Does this mean fewer moderate and more extreme judges? This was a point made by my friends Ruth Marcus and J. Harvie Wilkinson, who is a true role model as a judge. When Chuck Grassley, who made a habit of taunting Democrats on the Senate floor on this issue, threatened that if Reid pulled the trigger, there would be more judges like Scalia and Alito, I laughed. We got Scalia, Thomas, Alito, Janice Rogers Brown, Priscilla Owen, and many others without any filibuster change! And if the rules had not changed and the Republicans elected a president with a Republican Senate in 2016, I am sure we would see a steady march of Federalist Society-approved arch-conservatives nominated.
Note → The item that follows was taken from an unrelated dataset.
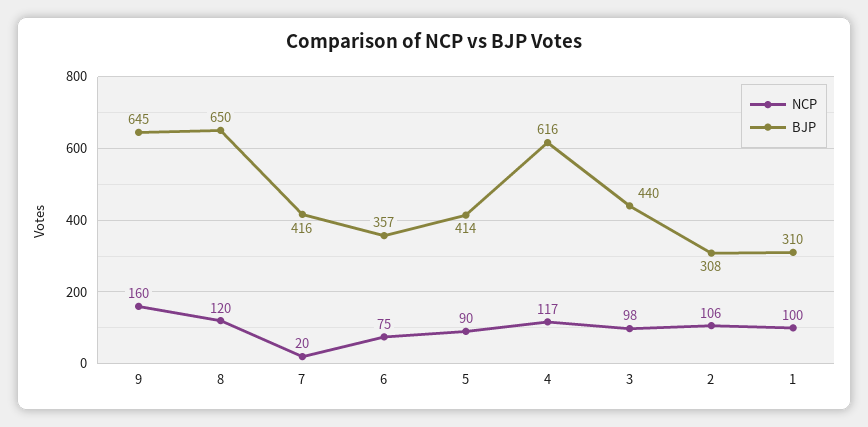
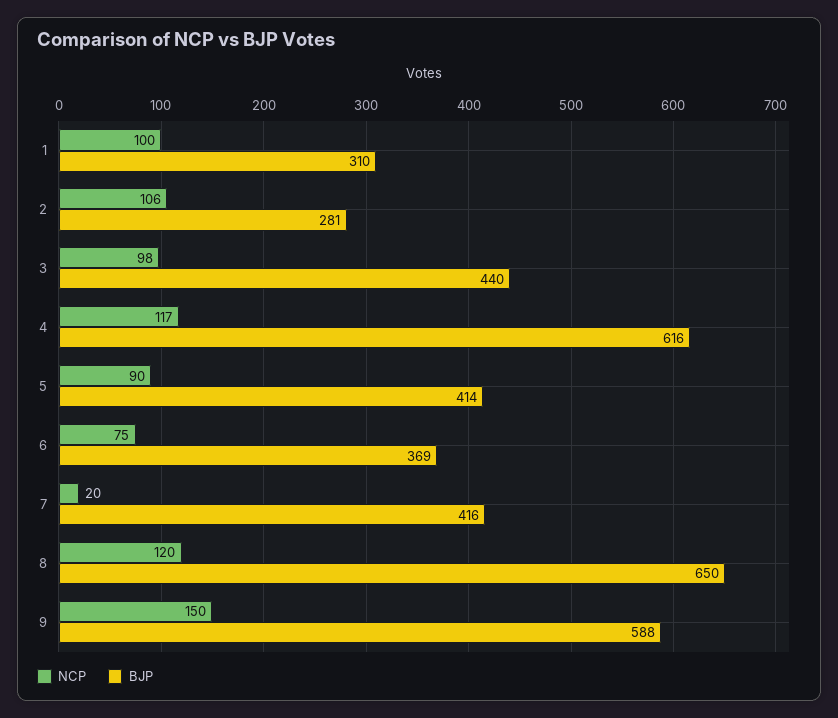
NCP, 9: 160 -> 150
BJP, 9: 645 -> 588
BJP, 6: 357 -> 369
BJP, 2: 308 -> 281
We may see a few more judges nominated under Obama who are left of center, but I doubt seriously that he will try to flood the courts with radicals. All three nominees for the D.C. Circuit are well within the mainstream. And a tilt seriously to the left would result in defections from Mark Pryor, Joe Manchin, Mary Landrieu, and enough other moderate and conservative Democrats to make the nominations problematic.

What about legislation? Will Reid's move—as Olympia Snowe, among others, fear—add to the hyperpartisanship and destroy the legislative process? No. As Reid said, how could it get worse? Here is the reality: Any legislation that McConnell and his colleagues saw as not in their political interest was not going to pass, period. Any legislation that passed with a handful of Republicans was not going to make it through the House, before or after the nuclear option. Some legislation, like immigration reform, that passed the Senate with supermajorities, was not going to make it through the House.

Before and now, if there is legislation that McConnell and his colleagues see as in their political interest, they will vote for it, period. Does anybody seriously think that McConnell will kill a farm-bill deal, if one is ever reached, because he wants to protest Reid's rules change? Will he block a tough new sanctions bill on Iran because of the new atmosphere in the Senate? Block a budget conference deal and bring the government to a halt? Block ultimate passage of a defense authorization bill? No, no, and no.

Perhaps some smaller-bore legislative initiatives will die. But the 113th Congress was well on the way to surpassing the 112th as the most do-nothing Congress in our lifetimes long before the nuclear option. Nothing, sadly, has changed—except the ability of a president to staff his own administration and to fill long-standing vacancies in the judiciary.